INFORMATION PROVIDED below:
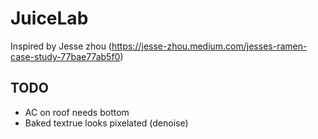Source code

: # JuiceLab

Inspired by Jesse zhou (https://jesse-zhou.medium.com/jesses-ramen-case-study-77bae77ab5f0)

## TODO

- AC on roof needs bottom
- Baked textrue looks pixelated (denoise)
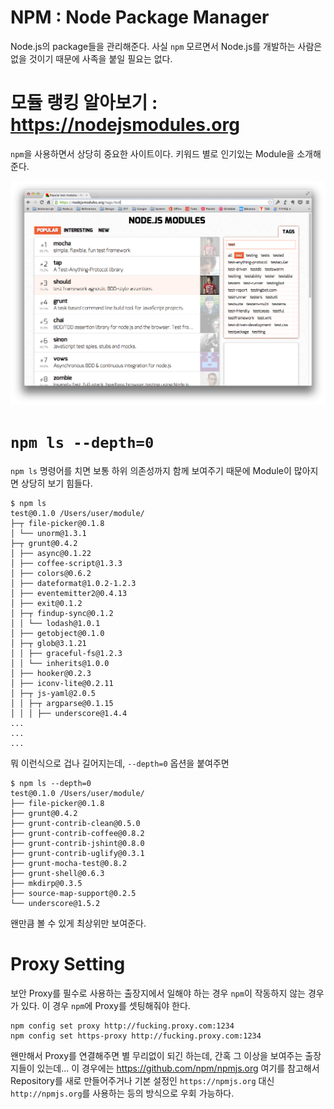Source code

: # NPM : Node Package Manager

Node.js의 package들을 관리해준다. 사실 `npm` 모르면서 Node.js를 개발하는 사람은 없을 것이기 때문에 사족을 붙일 필요는 없다.

# 모듈 랭킹 알아보기 : <https://nodejsmodules.org>

`npm`을 사용하면서 상당히 중요한 사이트이다. 키워드 별로 인기있는 Module을 소개해준다.

![Module Ranking](../../files/captures/20140121/174542.png)


# `npm ls --depth=0`

`npm ls` 명령어를 치면 보통 하위 의존성까지 함께 보여주기 때문에 Module이 많아지면 상당히 보기 힘들다.

	$ npm ls
	test@0.1.0 /Users/user/module/
	├─┬ file-picker@0.1.8
	│ └── unorm@1.3.1
	├─┬ grunt@0.4.2
	│ ├── async@0.1.22
	│ ├── coffee-script@1.3.3
	│ ├── colors@0.6.2
	│ ├── dateformat@1.0.2-1.2.3
	│ ├── eventemitter2@0.4.13
	│ ├── exit@0.1.2
	│ ├─┬ findup-sync@0.1.2
	│ │ └── lodash@1.0.1
	│ ├── getobject@0.1.0
	│ ├─┬ glob@3.1.21
	│ │ ├── graceful-fs@1.2.3
	│ │ └── inherits@1.0.0
	│ ├── hooker@0.2.3
	│ ├── iconv-lite@0.2.11
	│ ├─┬ js-yaml@2.0.5
	│ │ ├─┬ argparse@0.1.15
	│ │ │ ├── underscore@1.4.4
	...
	...
	...

뭐 이런식으로 겁나 길어지는데, `--depth=0` 옵션을 붙여주면

	$ npm ls --depth=0
	test@0.1.0 /Users/user/module/
	├── file-picker@0.1.8
	├── grunt@0.4.2
	├── grunt-contrib-clean@0.5.0
	├── grunt-contrib-coffee@0.8.2
	├── grunt-contrib-jshint@0.8.0
	├── grunt-contrib-uglify@0.3.1
	├── grunt-mocha-test@0.8.2
	├── grunt-shell@0.6.3
	├── mkdirp@0.3.5
	├── source-map-support@0.2.5
	└── underscore@1.5.2

왠만큼 볼 수 있게 최상위만 보여준다.


# Proxy Setting

보안 Proxy를 필수로 사용하는 출장지에서 일해야 하는 경우 `npm`이 작동하지 않는 경우가 있다. 이 경우 `npm`에 Proxy를 셋팅해줘야 한다.

	npm config set proxy http://fucking.proxy.com:1234
	npm config set https-proxy http://fucking.proxy.com:1234

왠만해서 Proxy를 연결해주면 별 무리없이 되긴 하는데, 간혹 그 이상을 보여주는 출장지들이 있는데... 이 경우에는 <https://github.com/npm/npmjs.org> 여기를 참고해서 Repository를 새로 만들어주거나 기본 설정인 `https://npmjs.org` 대신 `http://npmjs.org`를 사용하는 등의 방식으로 우회 가능하다.





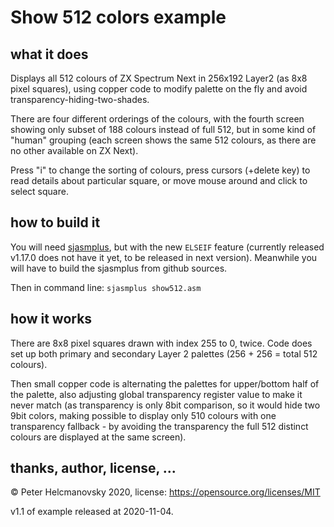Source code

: # Show 512 colors example

## what it does

Displays all 512 colours of ZX Spectrum Next in 256x192 Layer2 (as 8x8 pixel squares),
using copper code to modify palette on the fly and avoid transparency-hiding-two-shades.

There are four different orderings of the colours, with the fourth screen showing only
subset of 188 colours instead of full 512, but in some kind of "human" grouping (each
screen shows the same 512 colours, as there are no other available on ZX Next).

Press "i" to change the sorting of colours, press cursors (+delete key) to read details
about particular square, or move mouse around and click to select square.

## how to build it

You will need [sjasmplus](https://github.com/z00m128/sjasmplus), but with the new `ELSEIF`
feature (currently released v1.17.0 does not have it yet, to be released in next version).
Meanwhile you will have to build the sjasmplus from github sources.

Then in command line: `sjasmplus show512.asm`

## how it works

There are 8x8 pixel squares drawn with index 255 to 0, twice. Code does set up both
primary and secondary Layer 2 palettes (256 + 256 = total 512 colours).

Then small copper code is alternating the palettes for upper/bottom half of the palette,
also adjusting global transparency register value to make it never match (as transparency
is only 8bit comparison, so it would hide two 9bit colors, making possible to display
only 510 colours with one transparency fallback - by avoiding the transparency the full
512 distinct colours are displayed at the same screen).

## thanks, author, license, ...

© Peter Helcmanovsky 2020, license: https://opensource.org/licenses/MIT

v1.1 of example released at 2020-11-04.
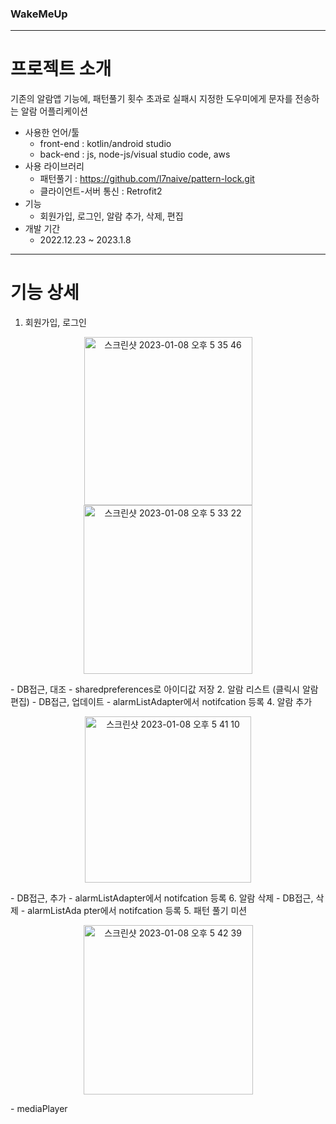 ### WakeMeUp ###
-----------------
# 프로젝트 소개 #
기존의 알람앱 기능에, 패턴풀기 횟수 초과로 실패시 지정한 도우미에게 문자를 전송하는 알람 어플리케이션 
* 사용한 언어/툴 
  * front-end : kotlin/android studio
  * back-end : js, node-js/visual studio code, aws
* 사용 라이브러리 
  * 패턴풀기 : https://github.com/l7naive/pattern-lock.git
  * 클라이언트-서버 통신 : Retrofit2
* 기능 
  * 회원가입, 로그인, 알람 추가, 삭제, 편집
* 개발 기간 
  * 2022.12.23 ~ 2023.1.8
-----------------
# 기능 상세 # 
1. 회원가입, 로그인  
<p align="center"><img width="269" alt="스크린샷 2023-01-08 오후 5 35 46" src="https://user-images.githubusercontent.com/77314069/211187417-7ed923d7-0f66-40f3-bd57-7b3e23299cd4.png"> <img width="270" alt="스크린샷 2023-01-08 오후 5 33 22" src="https://user-images.githubusercontent.com/77314069/211187333-33992786-3c98-4453-b29e-25decd227f09.png"></p>
- DB접근, 대조 
- sharedpreferences로 아이디값 저장  
2. 알람 리스트 (클릭시 알람편집)  
- DB접근, 업데이트  
- alarmListAdapter에서 notifcation 등록 
4. 알람 추가  
<p align="center"><img width="266" alt="스크린샷 2023-01-08 오후 5 41 10" src="https://user-images.githubusercontent.com/77314069/211187614-f1ede7b0-599e-4b5c-98ac-de281838765f.png"></p>  
- DB접근, 추가  
- alarmListAdapter에서 notifcation 등록 
6. 알람 삭제  
- DB접근, 삭제  
- alarmListAda
pter에서 notifcation 등록  
5. 패턴 풀기 미션  
<p align="center"><img width="271" alt="스크린샷 2023-01-08 오후 5 42 39" src="https://user-images.githubusercontent.com/77314069/211187674-18888f37-f973-487f-a260-b98822753c7c.png"></p>
- mediaPlayer

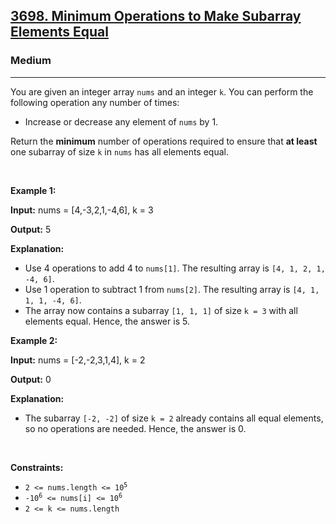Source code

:<h2><a href="https://leetcode.com/problems/minimum-operations-to-make-subarray-elements-equal">3698. Minimum Operations to Make Subarray Elements Equal</a></h2><h3>Medium</h3><hr><p>You are given an integer array <code>nums</code> and an integer <code>k</code>. You can perform the following operation any number of times:</p>

<ul>
	<li>Increase or decrease any element of <code>nums</code> by 1.</li>
</ul>

<p>Return the <strong>minimum</strong> number of operations required to ensure that <strong>at least</strong> one <span data-keyword="subarray">subarray</span> of size <code>k</code> in <code>nums</code> has all elements equal.</p>

<p>&nbsp;</p>
<p><strong class="example">Example 1:</strong></p>

<div class="example-block">
<p><strong>Input:</strong> <span class="example-io">nums = [4,-3,2,1,-4,6], k = 3</span></p>

<p><strong>Output:</strong> <span class="example-io">5</span></p>

<p><strong>Explanation:</strong></p>

<ul>
	<li>Use 4 operations to add 4 to <code>nums[1]</code>. The resulting array is <span class="example-io"><code>[4, 1, 2, 1, -4, 6]</code>.</span></li>
	<li><span class="example-io">Use 1 operation to subtract 1 from <code>nums[2]</code>. The resulting array is <code>[4, 1, 1, 1, -4, 6]</code>.</span></li>
	<li><span class="example-io">The array now contains a subarray <code>[1, 1, 1]</code> of size <code>k = 3</code> with all elements equal. Hence, the answer is 5.</span></li>
</ul>
</div>

<p><strong class="example">Example 2:</strong></p>

<div class="example-block">
<p><strong>Input:</strong> <span class="example-io">nums = [-2,-2,3,1,4], k = 2</span></p>

<p><strong>Output:</strong> <span class="example-io">0</span></p>

<p><strong>Explanation:</strong></p>

<ul>
	<li>
	<p>The subarray <code>[-2, -2]</code> of size <code>k = 2</code> already contains all equal elements, so no operations are needed. Hence, the answer is 0.</p>
	</li>
</ul>
</div>

<p>&nbsp;</p>
<p><strong>Constraints:</strong></p>

<ul>
	<li><code>2 &lt;= nums.length &lt;= 10<sup>5</sup></code></li>
	<li><code>-10<sup>6</sup> &lt;= nums[i] &lt;= 10<sup>6</sup></code></li>
	<li><code>2 &lt;= k &lt;= nums.length</code></li>
</ul>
End of INFORMATION PROVIDED.
> [ABOUT THIS EXERCISE]:
Copy the records from the beginning up to and including the line containing "npm config set https-proxy", omitting the pictures.

> [THE COMPLETED TASK]:
Source code

: # JuiceLab

Inspired by Jesse zhou (https://jesse-zhou.medium.com/jesses-ramen-case-study-77bae77ab5f0)

## TODO

- AC on roof needs bottom
- Baked textrue looks pixelated (denoise)
Source code

: # NPM : Node Package Manager

Node.js의 package들을 관리해준다. 사실 `npm` 모르면서 Node.js를 개발하는 사람은 없을 것이기 때문에 사족을 붙일 필요는 없다.

# 모듈 랭킹 알아보기 : <https://nodejsmodules.org>

`npm`을 사용하면서 상당히 중요한 사이트이다. 키워드 별로 인기있는 Module을 소개해준다.

![Module Ranking](../../files/captures/20140121/174542.png)


# `npm ls --depth=0`

`npm ls` 명령어를 치면 보통 하위 의존성까지 함께 보여주기 때문에 Module이 많아지면 상당히 보기 힘들다.

	$ npm ls
	test@0.1.0 /Users/user/module/
	├─┬ file-picker@0.1.8
	│ └── unorm@1.3.1
	├─┬ grunt@0.4.2
	│ ├── async@0.1.22
	│ ├── coffee-script@1.3.3
	│ ├── colors@0.6.2
	│ ├── dateformat@1.0.2-1.2.3
	│ ├── eventemitter2@0.4.13
	│ ├── exit@0.1.2
	│ ├─┬ findup-sync@0.1.2
	│ │ └── lodash@1.0.1
	│ ├── getobject@0.1.0
	│ ├─┬ glob@3.1.21
	│ │ ├── graceful-fs@1.2.3
	│ │ └── inherits@1.0.0
	│ ├── hooker@0.2.3
	│ ├── iconv-lite@0.2.11
	│ ├─┬ js-yaml@2.0.5
	│ │ ├─┬ argparse@0.1.15
	│ │ │ ├── underscore@1.4.4
	...
	...
	...

뭐 이런식으로 겁나 길어지는데, `--depth=0` 옵션을 붙여주면

	$ npm ls --depth=0
	test@0.1.0 /Users/user/module/
	├── file-picker@0.1.8
	├── grunt@0.4.2
	├── grunt-contrib-clean@0.5.0
	├── grunt-contrib-coffee@0.8.2
	├── grunt-contrib-jshint@0.8.0
	├── grunt-contrib-uglify@0.3.1
	├── grunt-mocha-test@0.8.2
	├── grunt-shell@0.6.3
	├── mkdirp@0.3.5
	├── source-map-support@0.2.5
	└── underscore@1.5.2

왠만큼 볼 수 있게 최상위만 보여준다.


# Proxy Setting

보안 Proxy를 필수로 사용하는 출장지에서 일해야 하는 경우 `npm`이 작동하지 않는 경우가 있다. 이 경우 `npm`에 Proxy를 셋팅해줘야 한다.

	npm config set proxy http://fucking.proxy.com:1234
	npm config set https-proxy http://fucking.proxy.com:1234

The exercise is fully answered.